# Making a Video Server



## knotabot (Apr 2, 2009)

I am interested in getting my 100+ movies off my shelf and on my box to be served to my big screen tv as needed, with maybe a gui interface for browsing titles.
Occasionally in different rooms.

Suggestions please!

Thanks


----------



## SirDice (Apr 2, 2009)

Buy a streaming client like netgear's EVA8000. You can connect it to a samba server and play everything from there. This is the way I've set it up. The server is a freebsd box with 1.3TB of storage in it.


----------



## knotabot (Apr 3, 2009)

I've checked out the netgear media extender. Expensive. $300+.
Doesn't play .iso
The D-link is 1/2 the price but doesn't play .iso either.

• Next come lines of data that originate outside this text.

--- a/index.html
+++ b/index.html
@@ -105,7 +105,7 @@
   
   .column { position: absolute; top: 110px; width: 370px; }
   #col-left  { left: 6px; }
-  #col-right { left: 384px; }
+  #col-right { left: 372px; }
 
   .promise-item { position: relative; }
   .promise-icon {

When I make copies of my movies, I use DVD Shrink or DVD Fab.
I want DVD player functionality in my stream to different rooms.
Chapters, special features alternate languages tracks.


----------



## SirDice (Apr 3, 2009)

The eva is somewhat expensive, yes. But it does play full HD (1080p), it does play ISOs directly (with the beta firmware), mkv, xvid and quite a lot more.


----------



## bluetick (Apr 3, 2009)

Buying a prebuilt media toy takes the fun out of life. Vlc works great with samba and nfs shares, plays iso files and just about everything else. Set up an old computer and spend the money on tb drives. =)


----------



## knotabot (Apr 3, 2009)

@bluetick

Your suggestion is great if Server Monitor is all in one room. Everything done from the keyboard.

I still need something to convey my choices to the server or player from other rooms.

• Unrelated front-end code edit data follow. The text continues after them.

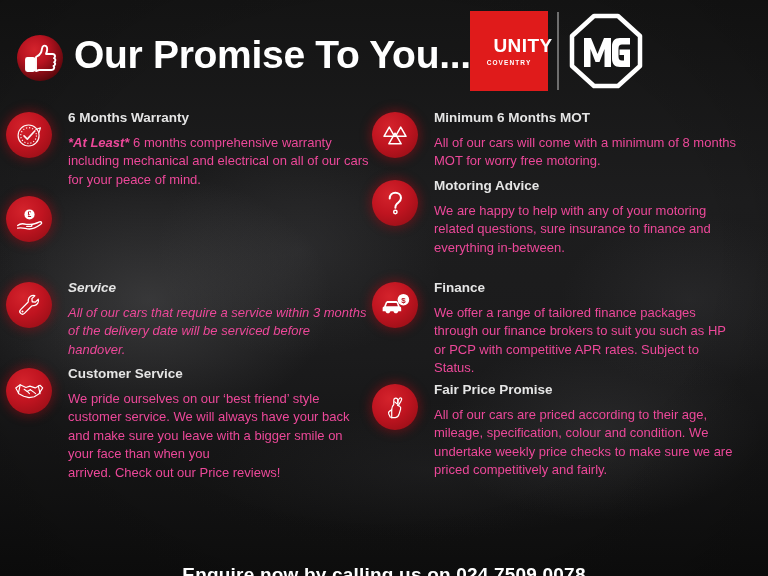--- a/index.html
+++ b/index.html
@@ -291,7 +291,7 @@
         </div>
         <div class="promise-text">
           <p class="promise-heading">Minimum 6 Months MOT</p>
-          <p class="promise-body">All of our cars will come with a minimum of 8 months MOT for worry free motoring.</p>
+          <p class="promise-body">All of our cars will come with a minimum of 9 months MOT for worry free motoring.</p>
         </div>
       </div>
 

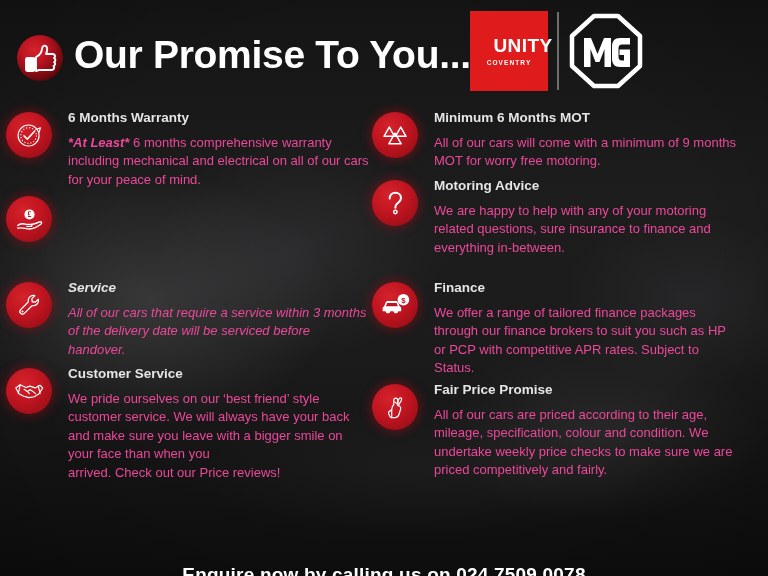--- a/index.html
+++ b/index.html
@@ -237,6 +237,10 @@
             </g>
           </svg>
         </div>
+        <div class="promise-text">
+          <p class="promise-heading">Trade In And Save</p>
+          <p class="promise-body">Please send us your part exchange details with your enquiry. You may get more than online valuations!</p>
+        </div>
       </div>
 
       <div class="promise-item" style="height:86px;font-style:italic;">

But I definitely will do trial and error on server before committing to an extra purchase.


----------



## bluetick (Apr 4, 2009)

My server is set out of the way with a connection to the flatscreen in the main room, no keyboard or mouse. Any computer in the house can control the main tv, or watch another movie/listen to music at that pc. Mythtv and mythtvplayer for windows will allow this or you can use vlc and samba shares. It can be as complicated as you want or as simple. I don't feel limited with my setup, it works for my needs...


----------



## knotabot (Apr 5, 2009)

MythTV looks PHAT.

Lots of functionality. MythDVD plugin can rip DVD's from my collection. Only limit seems storage. :O

I am planning on putting the MS (not M$) in the basement, my LCDtv is on second floor. So I would still need something like CommandIR + 30' of usb + hdmi cable + LIRC or a media player or hdmi to ethernet to hdmi + CommandIR.

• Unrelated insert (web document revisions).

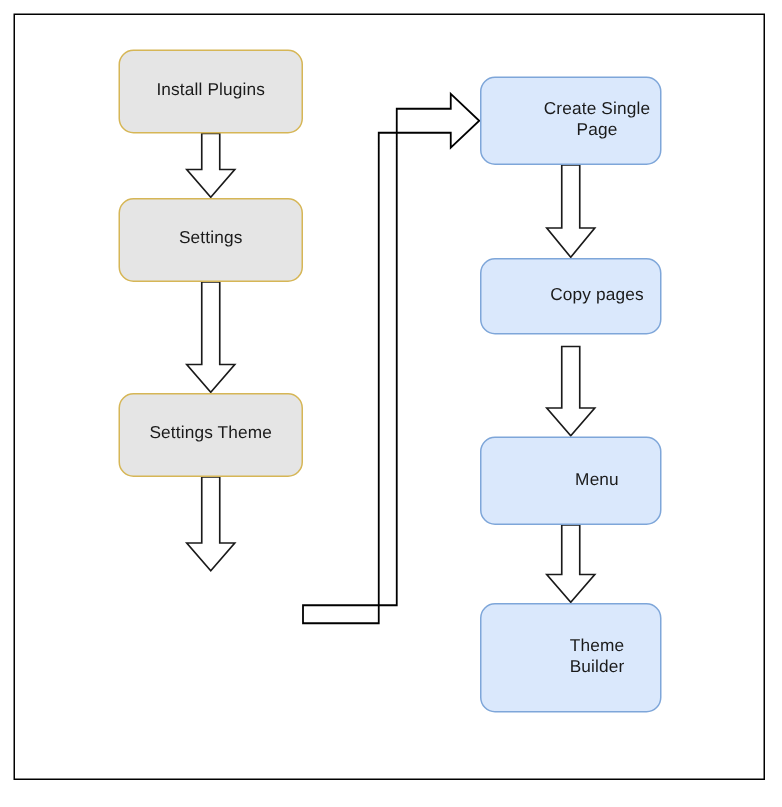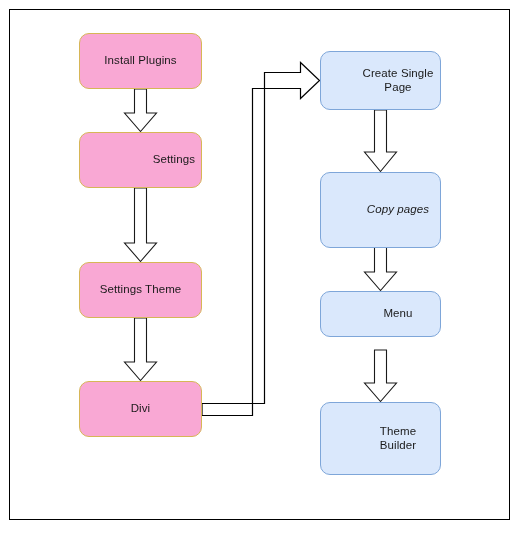--- a/index.html
+++ b/index.html
@@ -49,7 +49,7 @@
     user-select: none;
   }
   .node-yellow {
-    background: #f9a8d4;
+    background: #e5e5e5;
     border: 1px solid #d6b656;
   }
   .node-blue {

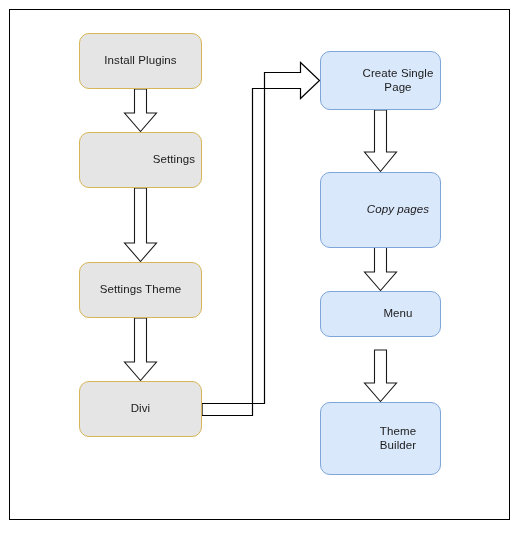--- a/index.html
+++ b/index.html
@@ -116,7 +116,7 @@
     <span class="node-label">Install Plugins</span>
   </div>
 
-  <div class="node node-yellow" style="left:79px; top:132px; width:123px; height:56px;justify-content:flex-end;">
+  <div class="node node-yellow" style="left:79px; top:132px; width:123px; height:56px;">
     <span class="node-label">Settings</span>
   </div>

I don't think the Media players support MythTV though.

What about a workstation with dvi out graphics, would that work with MythTV? What graphics with drivers?
Might be able to build it for under $100.


----------



## phoenix (Apr 6, 2009)

There are many, many, many different ways to do this, depending on how fancy you want to get.

The simplest, IMO, is to get an old laptop with an SVGA-out, a newer laptop with HDMI-out, or put together a small desktop with a TV-out (RCA, SVGA, DVI, HDMI, whichever) capable videocard.

Configure it to boot into whatever GUI you are most comfortable with.  Make it work with the TV-out so you can use the TV as the monitor.  Connect up a wireless keyboard/mouse or even just a remote that can act as a mouse.  Set the default font size to something big so it's legible on the TV.

Then just share a directory off your server (NFS, Samba, however you want), mount it on the media box, and use whatever video player you want (Kaffeine, Codeine, Dragon Player, MPlayer, VLC, Totem, etc).  I do this using FreeBSD/ZFS/NFS on the backend, and an old laptop running Kubuntu 8.10 using Kaffeine on the frontend.

Or, you can go all the way and use something like MythTV, Boxee, or any of the other media server solutions.


----------



## michaelrmgreen (Apr 7, 2009)

*I go...*

... almost EXACTLY the way phoenix_rizzen describes, but I don't take an interest in the 'extras' on dvds.


----------



## knotabot (Apr 8, 2009)

So in all of the solutions there is a Frontend=monitor side and Backend=server side. There will always be two computers involved.

Using servers is new to me. So, thanks for the input.
sirdice, bluetic, phoenix rizzen and michaelrmgreen.

P.S.

Maybe I can hak a Gumstix Overo Fire with a Tobi expansion board into my LCDtv for the frontend. It has OpenGL, HDMI, 10/100 ethernet.
http://www.linuxdevices.com/news/NS4789990619.html


----------



## phoenix (Apr 9, 2009)

FreeBSD has an ARM version, but it's not quite up-to-par yet, so you may run into problems getting these to work.

Several Linux distros have ARM ports, so you may have better luck with those if you decide to try the Gumstix boards.


----------